== Your instructions ==
After finding the line with "- COPD (admission record): no" in the entries below, retype exactly each line from there through the line with "181, 294, 206]", including that final line.

== Records provided ==
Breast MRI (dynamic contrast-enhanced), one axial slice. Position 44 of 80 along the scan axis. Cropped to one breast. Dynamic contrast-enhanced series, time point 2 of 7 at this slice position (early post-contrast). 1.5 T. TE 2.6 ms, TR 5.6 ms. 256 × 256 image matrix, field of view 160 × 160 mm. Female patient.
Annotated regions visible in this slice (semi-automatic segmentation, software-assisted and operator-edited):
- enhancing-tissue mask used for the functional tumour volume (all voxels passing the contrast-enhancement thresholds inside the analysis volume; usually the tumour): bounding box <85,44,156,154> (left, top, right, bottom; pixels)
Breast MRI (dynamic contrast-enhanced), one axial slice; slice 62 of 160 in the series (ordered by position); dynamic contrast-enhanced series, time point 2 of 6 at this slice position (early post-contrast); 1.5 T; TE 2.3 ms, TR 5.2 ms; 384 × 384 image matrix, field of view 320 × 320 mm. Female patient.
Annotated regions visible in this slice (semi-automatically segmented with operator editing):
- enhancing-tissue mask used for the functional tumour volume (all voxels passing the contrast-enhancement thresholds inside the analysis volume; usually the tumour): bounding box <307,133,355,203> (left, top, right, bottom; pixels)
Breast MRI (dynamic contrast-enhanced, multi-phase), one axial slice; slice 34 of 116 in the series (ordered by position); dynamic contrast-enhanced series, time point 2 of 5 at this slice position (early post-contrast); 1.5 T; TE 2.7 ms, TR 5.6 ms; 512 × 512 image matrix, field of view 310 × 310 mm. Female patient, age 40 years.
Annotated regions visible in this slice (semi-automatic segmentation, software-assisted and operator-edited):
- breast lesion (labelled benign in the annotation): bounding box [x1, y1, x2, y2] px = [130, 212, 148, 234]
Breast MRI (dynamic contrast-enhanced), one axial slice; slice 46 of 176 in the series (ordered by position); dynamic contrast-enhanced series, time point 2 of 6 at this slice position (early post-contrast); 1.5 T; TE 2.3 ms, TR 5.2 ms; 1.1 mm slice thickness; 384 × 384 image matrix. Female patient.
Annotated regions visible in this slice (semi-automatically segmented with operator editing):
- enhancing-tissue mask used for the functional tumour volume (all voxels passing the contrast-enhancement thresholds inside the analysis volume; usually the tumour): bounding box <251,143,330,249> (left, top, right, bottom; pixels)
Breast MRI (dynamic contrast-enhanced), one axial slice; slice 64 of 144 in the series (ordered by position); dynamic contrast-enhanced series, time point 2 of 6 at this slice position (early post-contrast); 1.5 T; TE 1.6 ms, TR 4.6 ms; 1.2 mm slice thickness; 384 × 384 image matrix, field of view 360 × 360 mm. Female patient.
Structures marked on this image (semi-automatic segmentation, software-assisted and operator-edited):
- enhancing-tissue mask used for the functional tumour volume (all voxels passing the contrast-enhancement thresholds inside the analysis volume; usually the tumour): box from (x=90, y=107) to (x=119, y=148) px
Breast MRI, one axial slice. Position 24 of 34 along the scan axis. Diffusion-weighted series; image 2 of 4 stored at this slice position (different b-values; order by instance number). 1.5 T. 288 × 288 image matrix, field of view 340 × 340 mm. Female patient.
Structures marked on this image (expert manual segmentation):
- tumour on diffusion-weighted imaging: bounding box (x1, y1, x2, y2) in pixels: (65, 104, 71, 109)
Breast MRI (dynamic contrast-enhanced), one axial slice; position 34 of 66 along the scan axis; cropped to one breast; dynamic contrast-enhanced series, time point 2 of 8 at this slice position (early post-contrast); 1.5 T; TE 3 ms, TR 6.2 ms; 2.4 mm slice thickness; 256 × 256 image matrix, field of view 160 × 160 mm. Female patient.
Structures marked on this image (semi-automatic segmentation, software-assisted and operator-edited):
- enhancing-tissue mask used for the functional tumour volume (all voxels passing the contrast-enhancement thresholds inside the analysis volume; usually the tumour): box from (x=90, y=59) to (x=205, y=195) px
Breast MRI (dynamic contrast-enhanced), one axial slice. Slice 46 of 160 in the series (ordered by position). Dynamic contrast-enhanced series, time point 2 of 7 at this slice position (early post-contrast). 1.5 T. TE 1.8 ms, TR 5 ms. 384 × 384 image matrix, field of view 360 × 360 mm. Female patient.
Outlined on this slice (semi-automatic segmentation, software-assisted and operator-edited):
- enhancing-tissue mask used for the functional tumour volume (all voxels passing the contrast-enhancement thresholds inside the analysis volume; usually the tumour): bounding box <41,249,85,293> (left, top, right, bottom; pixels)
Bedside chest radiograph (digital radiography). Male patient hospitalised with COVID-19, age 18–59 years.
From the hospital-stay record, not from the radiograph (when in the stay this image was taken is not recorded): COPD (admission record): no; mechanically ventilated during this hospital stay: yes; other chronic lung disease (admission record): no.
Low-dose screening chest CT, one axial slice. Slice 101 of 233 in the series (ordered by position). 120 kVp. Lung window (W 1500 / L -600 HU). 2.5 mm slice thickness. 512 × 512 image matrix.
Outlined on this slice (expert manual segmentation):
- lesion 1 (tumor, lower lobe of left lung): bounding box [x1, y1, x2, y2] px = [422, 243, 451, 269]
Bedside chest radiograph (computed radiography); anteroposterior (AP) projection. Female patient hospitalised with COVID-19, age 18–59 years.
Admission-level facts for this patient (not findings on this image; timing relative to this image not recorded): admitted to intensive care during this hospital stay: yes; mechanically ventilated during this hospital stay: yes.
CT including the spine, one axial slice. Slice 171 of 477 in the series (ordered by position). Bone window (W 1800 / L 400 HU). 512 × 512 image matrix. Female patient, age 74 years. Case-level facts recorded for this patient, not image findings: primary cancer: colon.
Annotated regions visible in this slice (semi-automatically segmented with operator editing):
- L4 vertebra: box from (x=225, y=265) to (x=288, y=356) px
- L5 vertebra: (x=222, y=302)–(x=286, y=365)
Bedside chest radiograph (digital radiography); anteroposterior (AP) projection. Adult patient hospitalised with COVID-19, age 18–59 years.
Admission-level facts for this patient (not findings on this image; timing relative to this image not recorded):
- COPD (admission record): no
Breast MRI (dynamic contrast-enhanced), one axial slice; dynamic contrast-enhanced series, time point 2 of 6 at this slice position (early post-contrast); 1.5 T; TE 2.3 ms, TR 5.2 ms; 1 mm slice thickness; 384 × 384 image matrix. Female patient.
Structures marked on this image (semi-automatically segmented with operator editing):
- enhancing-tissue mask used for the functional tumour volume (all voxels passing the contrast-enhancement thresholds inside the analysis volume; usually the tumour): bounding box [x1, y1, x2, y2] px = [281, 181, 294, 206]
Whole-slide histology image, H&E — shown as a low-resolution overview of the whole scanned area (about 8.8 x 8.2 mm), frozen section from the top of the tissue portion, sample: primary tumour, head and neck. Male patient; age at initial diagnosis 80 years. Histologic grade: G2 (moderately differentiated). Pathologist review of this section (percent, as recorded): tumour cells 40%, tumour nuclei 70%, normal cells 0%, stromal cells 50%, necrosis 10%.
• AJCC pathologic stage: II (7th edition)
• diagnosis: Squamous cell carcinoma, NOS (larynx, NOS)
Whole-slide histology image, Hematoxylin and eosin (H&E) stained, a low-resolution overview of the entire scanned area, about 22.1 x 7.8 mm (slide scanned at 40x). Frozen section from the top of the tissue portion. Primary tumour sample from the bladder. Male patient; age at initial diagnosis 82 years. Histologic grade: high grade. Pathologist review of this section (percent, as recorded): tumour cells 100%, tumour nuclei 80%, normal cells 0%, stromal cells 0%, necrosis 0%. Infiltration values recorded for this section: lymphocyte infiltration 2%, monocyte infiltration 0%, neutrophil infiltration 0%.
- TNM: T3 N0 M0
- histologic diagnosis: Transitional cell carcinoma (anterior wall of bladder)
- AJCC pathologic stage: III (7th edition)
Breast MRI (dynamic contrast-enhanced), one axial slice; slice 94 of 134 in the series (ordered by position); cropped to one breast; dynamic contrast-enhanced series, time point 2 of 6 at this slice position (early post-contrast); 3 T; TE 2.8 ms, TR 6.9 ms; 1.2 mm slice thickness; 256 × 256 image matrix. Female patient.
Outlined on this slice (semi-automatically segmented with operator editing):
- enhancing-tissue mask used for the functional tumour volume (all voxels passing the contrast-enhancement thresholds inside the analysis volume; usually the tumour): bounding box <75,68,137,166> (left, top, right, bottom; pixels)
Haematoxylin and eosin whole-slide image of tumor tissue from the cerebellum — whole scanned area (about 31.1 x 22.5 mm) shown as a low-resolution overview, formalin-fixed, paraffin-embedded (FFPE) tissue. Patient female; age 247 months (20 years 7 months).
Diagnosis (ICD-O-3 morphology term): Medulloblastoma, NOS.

== Exercise result ==
- COPD (admission record): no
Breast MRI (dynamic contrast-enhanced), one axial slice; dynamic contrast-enhanced series, time point 2 of 6 at this slice position (early post-contrast); 1.5 T; TE 2.3 ms, TR 5.2 ms; 1 mm slice thickness; 384 × 384 image matrix. Female patient.
Structures marked on this image (semi-automatically segmented with operator editing):
- enhancing-tissue mask used for the functional tumour volume (all voxels passing the contrast-enhancement thresholds inside the analysis volume; usually the tumour): bounding box [x1, y1, x2, y2] px = [281, 181, 294, 206]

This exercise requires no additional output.